--- Data for processing ---

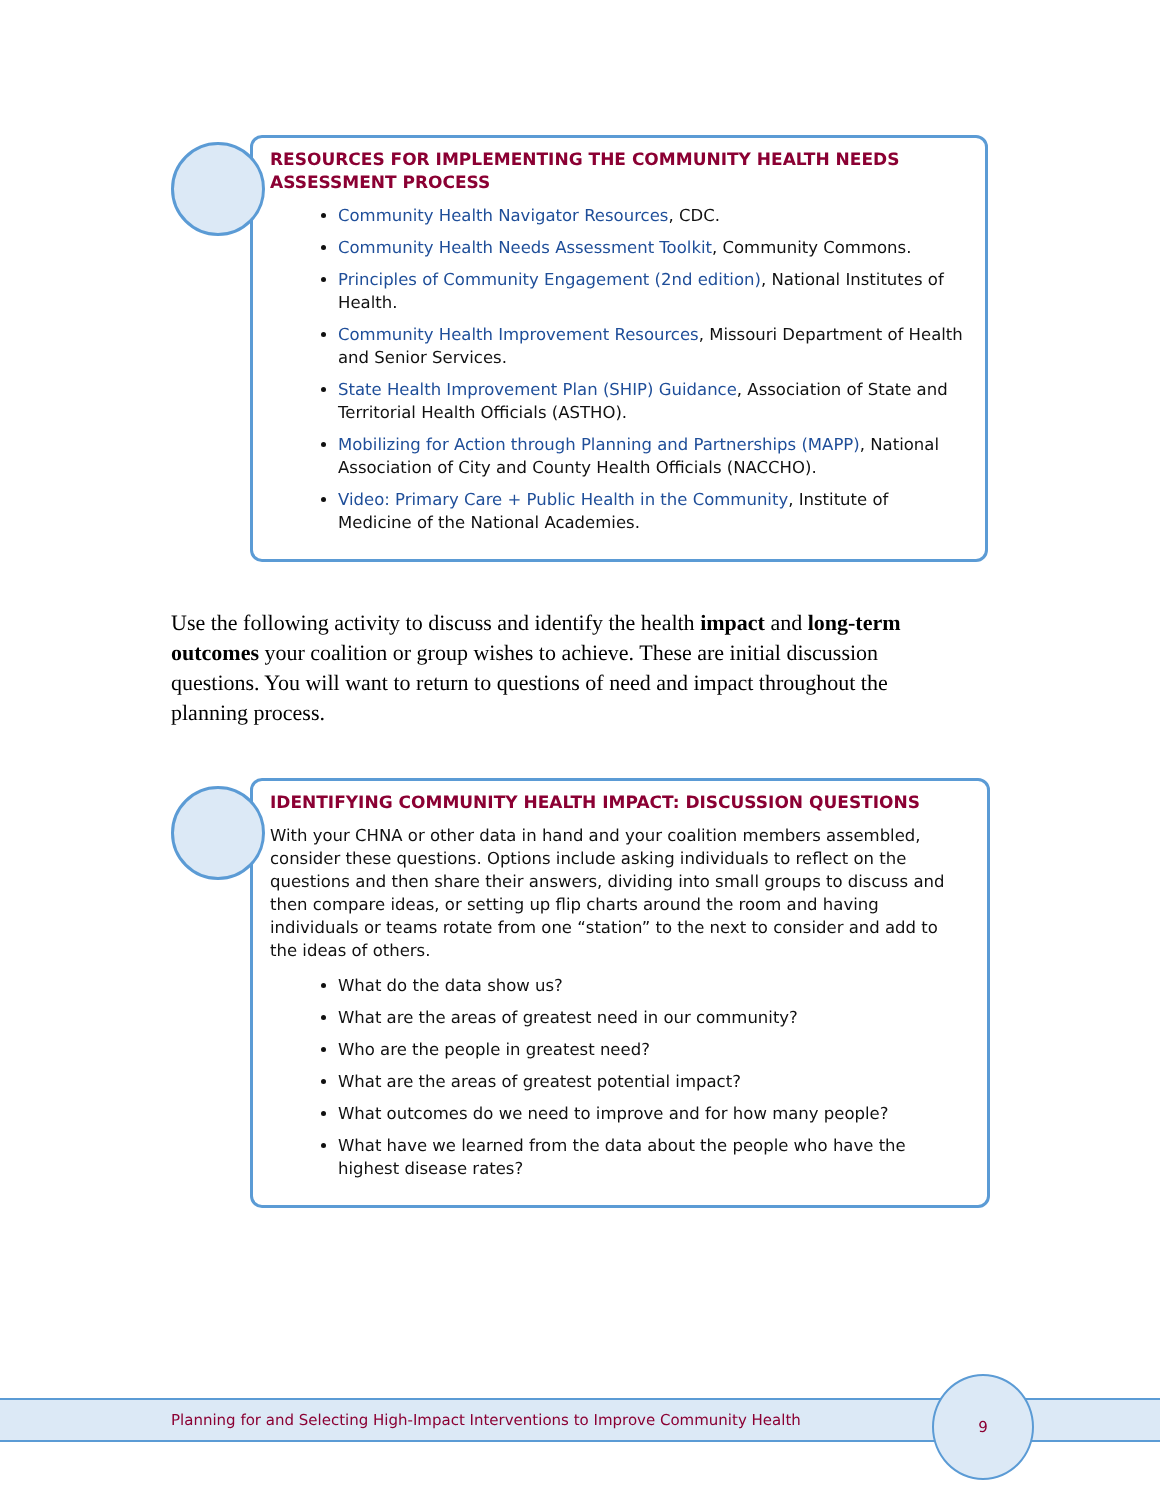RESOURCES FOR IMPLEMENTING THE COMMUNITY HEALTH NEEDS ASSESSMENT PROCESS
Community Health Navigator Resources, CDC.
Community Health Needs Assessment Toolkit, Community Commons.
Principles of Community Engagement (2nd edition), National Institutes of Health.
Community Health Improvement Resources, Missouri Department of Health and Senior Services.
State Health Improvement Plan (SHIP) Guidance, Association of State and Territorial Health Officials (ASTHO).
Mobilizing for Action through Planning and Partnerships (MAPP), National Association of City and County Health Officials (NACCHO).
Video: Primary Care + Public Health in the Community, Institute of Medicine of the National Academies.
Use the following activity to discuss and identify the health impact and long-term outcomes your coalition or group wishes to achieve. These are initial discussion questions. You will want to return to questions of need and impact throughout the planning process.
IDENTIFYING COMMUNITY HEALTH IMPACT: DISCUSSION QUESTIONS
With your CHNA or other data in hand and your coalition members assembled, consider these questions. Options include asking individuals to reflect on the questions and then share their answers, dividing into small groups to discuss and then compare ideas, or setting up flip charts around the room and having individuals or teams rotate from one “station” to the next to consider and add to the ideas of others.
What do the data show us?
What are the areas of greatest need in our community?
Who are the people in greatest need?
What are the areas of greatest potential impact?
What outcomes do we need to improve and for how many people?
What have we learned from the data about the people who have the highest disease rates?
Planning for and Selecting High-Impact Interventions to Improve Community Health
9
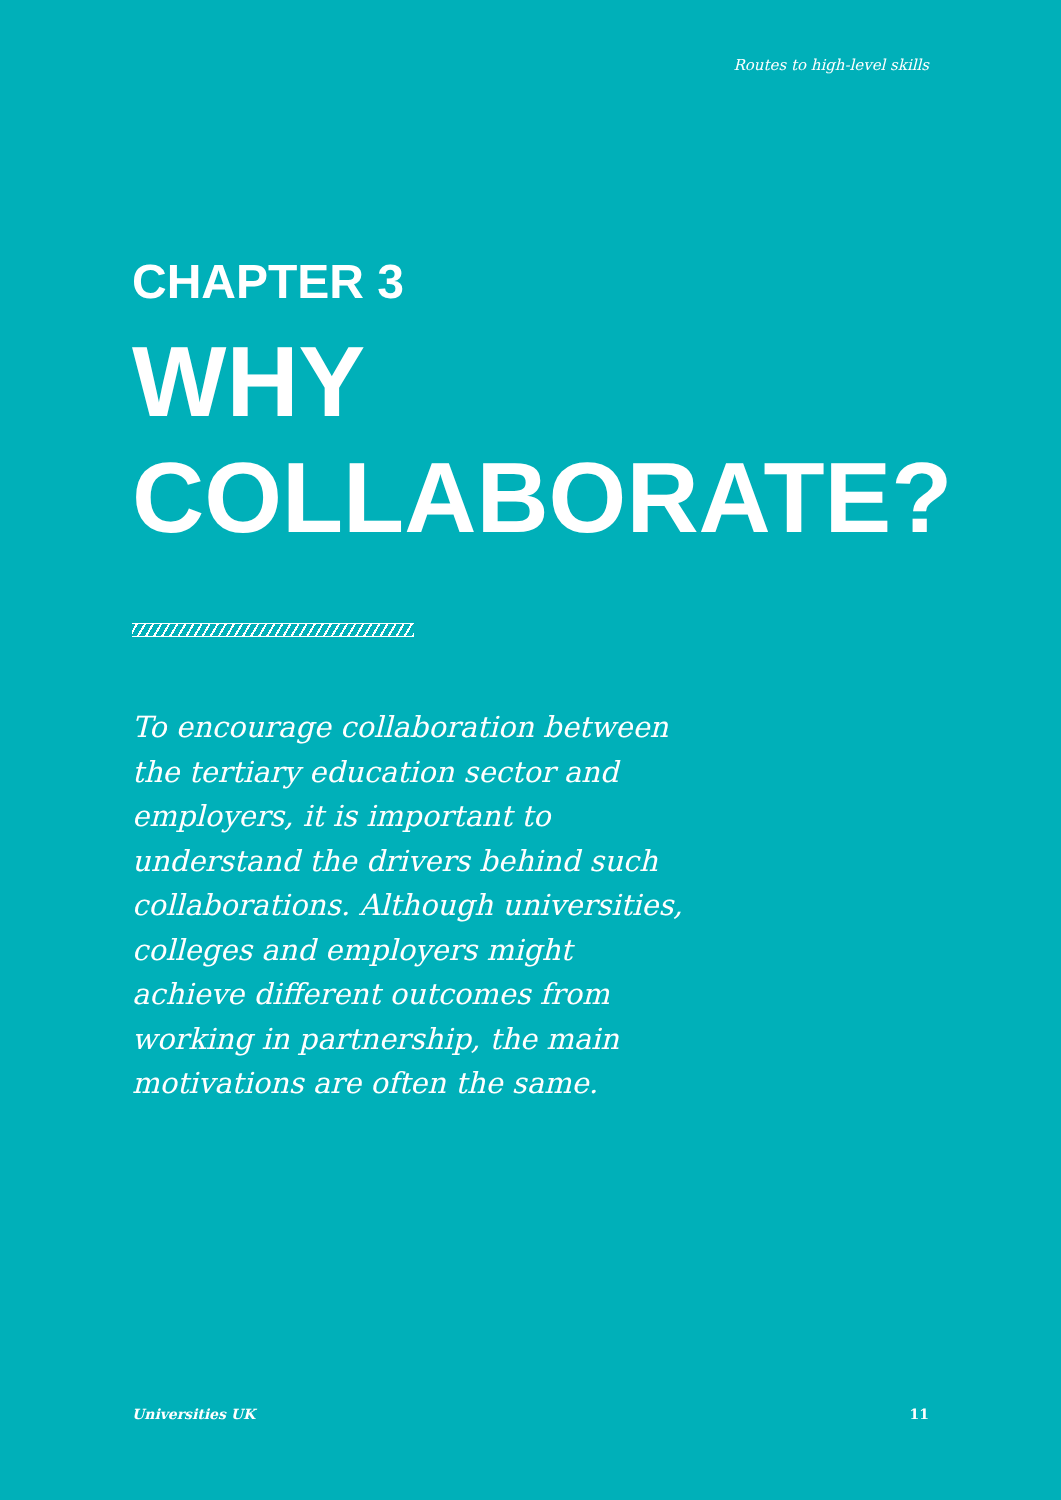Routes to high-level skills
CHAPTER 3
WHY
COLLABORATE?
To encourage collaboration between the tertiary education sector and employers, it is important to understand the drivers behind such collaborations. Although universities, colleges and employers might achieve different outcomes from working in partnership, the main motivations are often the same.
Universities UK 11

---

» Exercise instructions:
Your reply should be an exact copy of every line from the line with "COLLABORATE?" through the final line of the data, and nothing more.

» Completed task:
COLLABORATE?
To encourage collaboration between the tertiary education sector and employers, it is important to understand the drivers behind such collaborations. Although universities, colleges and employers might achieve different outcomes from working in partnership, the main motivations are often the same.
Universities UK 11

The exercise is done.